British amyloid dementia
Mutations in the BRI gene are thought to cause dementias in
members of families. The clinical symptoms are similar to those of Alzheimer's
disease, but with additional ocular and hearing deficits, and spasticity.
The mutations lead to the release of the 34-residue peptides, ABri and ADan,
in the brains of afflicted individuals.
Danish dementia (FDD), also known as heredopathia ophthalmo-oto-encephalica,
is an autosomal dominant disorder characterized by cataracts, deafness, progressive
ataxia, and dementia. Neuropathological findings include severe widespread
cerebral amyloid angiopathy, hippocampal plaques, and neurofibrillary tangles,
similar to Alzheimer's disease.

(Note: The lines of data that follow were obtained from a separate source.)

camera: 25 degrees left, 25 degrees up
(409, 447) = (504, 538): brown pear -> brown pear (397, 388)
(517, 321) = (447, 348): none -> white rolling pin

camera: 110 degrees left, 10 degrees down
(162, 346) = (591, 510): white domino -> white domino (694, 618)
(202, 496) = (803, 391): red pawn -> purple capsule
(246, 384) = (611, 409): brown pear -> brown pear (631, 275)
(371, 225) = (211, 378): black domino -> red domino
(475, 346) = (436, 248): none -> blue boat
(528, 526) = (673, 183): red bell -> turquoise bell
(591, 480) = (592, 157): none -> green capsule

N-terminal sequence analysis of isolated
leptomeningeal amyloid fibrils revealed homology to ABri, the peptide originated
by a point mutation at the stop codon of gene BRI in familial British dementia.
Molecular genetic analysis of the BRI gene in the Danish kindred showed a
different defect, namely the presence of a 10-nt duplication (795-796insTTTAATTTGT)

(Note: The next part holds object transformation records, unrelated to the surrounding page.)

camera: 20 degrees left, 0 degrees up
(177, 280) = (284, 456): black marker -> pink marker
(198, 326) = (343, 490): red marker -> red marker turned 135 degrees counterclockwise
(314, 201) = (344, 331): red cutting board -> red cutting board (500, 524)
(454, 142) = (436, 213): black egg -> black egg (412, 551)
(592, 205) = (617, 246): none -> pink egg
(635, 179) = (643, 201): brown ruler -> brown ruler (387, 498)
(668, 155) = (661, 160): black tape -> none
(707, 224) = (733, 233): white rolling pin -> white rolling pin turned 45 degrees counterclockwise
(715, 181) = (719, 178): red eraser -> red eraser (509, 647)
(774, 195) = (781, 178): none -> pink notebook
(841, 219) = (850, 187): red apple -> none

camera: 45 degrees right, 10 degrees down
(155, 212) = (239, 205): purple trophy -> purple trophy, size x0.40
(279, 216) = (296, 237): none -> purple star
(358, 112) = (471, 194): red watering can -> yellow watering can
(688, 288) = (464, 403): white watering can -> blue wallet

between codons 265 and 266, one codon before the normal stop codon 267. The
decamer duplication mutation produces a frame-shift in the BRI sequence generating
a larger-than-normal precursor protein, of which the amyloid subunit (designated
ADan) comprises the last 34 C-terminal amino acids. This de novo-created
amyloidogenic peptide, associated with a genetic defect in the Danish kindred,
stresses the importance of amyloid formation as a causative factor in neurodegeneration
Vidal, R., T. Revesz, et al. (2000). "A decamer duplication in the 3' region
of the BRI gene originates an amyloid peptide that is associated with dementia
in a danish kindred ." Proc Natl Acad Sci U S A 97(9): 4920-5.